June 2, 2022 – Anorexia nervosa, bulimia nervosa, binge eating disorder, and avoidant or restrictive food intake disorder are life-threatening psychiatric disorders that are generally difficult to treat. The lifetime prevalence of eating disorders such as anorexia nervosa and binge-eating disorder is 8.4 percent for women and 2.2 percent for men around the world. These data reflect diagnostic criteria based on clinical presentation in women and, therefore, most likely underestimate the prevalence in men. Women experience societal pressures that encourage and reward them for being thin; in contrast, men are encouraged to become large and muscular. 
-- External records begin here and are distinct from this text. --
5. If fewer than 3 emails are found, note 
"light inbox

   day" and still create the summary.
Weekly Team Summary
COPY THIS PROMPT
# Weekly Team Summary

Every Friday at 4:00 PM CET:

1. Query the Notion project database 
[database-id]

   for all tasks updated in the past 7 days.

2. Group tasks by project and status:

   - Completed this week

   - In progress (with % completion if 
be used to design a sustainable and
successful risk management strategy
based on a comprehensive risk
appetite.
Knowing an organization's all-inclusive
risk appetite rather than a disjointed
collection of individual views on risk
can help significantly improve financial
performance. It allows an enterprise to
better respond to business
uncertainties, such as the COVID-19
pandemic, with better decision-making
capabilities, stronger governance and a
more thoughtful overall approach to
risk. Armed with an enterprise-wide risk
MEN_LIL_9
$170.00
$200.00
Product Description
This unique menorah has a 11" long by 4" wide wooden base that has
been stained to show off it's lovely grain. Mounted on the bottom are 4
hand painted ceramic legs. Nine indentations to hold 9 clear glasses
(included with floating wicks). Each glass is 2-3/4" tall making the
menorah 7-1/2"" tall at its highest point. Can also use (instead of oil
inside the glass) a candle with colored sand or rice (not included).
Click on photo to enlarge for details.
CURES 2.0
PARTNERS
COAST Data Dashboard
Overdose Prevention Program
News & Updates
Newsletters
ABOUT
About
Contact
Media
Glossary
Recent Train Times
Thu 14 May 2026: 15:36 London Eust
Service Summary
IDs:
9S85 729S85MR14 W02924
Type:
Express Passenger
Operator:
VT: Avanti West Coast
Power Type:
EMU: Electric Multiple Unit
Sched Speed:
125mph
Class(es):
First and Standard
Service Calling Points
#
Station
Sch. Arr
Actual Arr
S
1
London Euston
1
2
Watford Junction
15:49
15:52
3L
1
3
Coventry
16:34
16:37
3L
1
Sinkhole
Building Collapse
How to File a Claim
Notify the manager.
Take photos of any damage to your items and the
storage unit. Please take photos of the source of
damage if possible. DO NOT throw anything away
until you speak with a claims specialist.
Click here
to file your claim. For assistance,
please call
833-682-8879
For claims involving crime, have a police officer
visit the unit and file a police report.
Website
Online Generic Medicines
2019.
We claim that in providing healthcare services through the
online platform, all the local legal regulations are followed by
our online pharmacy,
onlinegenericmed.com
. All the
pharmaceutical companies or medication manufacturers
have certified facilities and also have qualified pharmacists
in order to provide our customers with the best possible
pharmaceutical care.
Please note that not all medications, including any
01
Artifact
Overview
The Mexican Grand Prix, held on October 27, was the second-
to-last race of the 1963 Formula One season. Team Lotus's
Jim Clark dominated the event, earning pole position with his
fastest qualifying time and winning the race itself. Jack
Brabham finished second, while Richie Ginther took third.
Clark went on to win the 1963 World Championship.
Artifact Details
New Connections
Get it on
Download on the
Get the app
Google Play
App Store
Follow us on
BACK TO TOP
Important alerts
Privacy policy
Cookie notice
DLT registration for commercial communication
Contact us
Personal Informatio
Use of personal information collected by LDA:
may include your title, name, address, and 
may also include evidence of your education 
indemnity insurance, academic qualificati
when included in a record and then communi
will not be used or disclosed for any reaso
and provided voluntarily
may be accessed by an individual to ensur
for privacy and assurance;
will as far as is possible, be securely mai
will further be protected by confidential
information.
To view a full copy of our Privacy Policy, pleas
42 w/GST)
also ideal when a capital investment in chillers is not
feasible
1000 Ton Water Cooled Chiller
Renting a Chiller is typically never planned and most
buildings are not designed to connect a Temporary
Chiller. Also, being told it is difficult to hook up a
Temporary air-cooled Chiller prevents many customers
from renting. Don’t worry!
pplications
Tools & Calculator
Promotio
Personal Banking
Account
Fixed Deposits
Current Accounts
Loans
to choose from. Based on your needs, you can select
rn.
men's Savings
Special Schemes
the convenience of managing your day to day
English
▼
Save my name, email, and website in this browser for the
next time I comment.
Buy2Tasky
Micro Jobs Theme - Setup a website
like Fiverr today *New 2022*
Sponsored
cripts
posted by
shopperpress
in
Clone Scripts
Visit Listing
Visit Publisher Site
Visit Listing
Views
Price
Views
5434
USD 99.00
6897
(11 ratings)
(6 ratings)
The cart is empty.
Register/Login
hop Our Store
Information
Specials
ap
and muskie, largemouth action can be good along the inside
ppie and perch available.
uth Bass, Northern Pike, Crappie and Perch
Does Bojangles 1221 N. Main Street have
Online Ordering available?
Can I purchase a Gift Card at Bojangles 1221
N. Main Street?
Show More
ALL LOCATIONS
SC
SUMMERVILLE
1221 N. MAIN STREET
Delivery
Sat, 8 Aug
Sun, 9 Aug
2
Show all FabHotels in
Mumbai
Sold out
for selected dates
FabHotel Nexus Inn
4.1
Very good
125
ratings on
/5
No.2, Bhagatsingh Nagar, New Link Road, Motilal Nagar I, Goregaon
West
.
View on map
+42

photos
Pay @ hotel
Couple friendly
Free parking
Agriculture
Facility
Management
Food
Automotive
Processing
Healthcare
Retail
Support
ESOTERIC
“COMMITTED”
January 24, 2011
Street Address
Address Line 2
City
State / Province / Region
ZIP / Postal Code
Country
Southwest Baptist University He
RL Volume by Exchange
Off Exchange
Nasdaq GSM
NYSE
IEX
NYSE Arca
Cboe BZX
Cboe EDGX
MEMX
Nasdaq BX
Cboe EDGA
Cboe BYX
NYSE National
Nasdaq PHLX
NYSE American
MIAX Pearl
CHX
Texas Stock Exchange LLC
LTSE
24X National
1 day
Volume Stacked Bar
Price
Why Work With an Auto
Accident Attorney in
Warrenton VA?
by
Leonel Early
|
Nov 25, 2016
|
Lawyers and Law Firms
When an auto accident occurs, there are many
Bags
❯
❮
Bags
These pressures often lead women to engage in purging after meals and excessive use of laxatives and diuretics to lose water weight. Women are exposed to higher rates of bullying, shame, and pressure to be thin. Men are more likely to exercise excessively and consume excessive amounts of dietary protein supplements that can damage the kidneys. Men often report being hesitant to seek help for their addiction to exercise or their pursuit of a perfect physique. For these reasons, eating disorders have a long history of being female disorders. The unique genetic risks for females:

Studies have identified some genetic risk factors across sexes. For example, female relatives of men with anorexia nervosa have an increased risk of developing the same eating disorder. Twin studies, including same- and opposite-sex twins, report that about 50 percent of the genetic risk for eating disorders was shared. Most interesting, the females of male-female twin sets had a consistently higher genetic risk than the males of developing an eating disorder. Hormonal maturation is important given that the risk for females in these studies was undetectable until after puberty. In addition, having anorexia nervosa and carrying a large percentage of body fat are more genetically correlated in females than in males.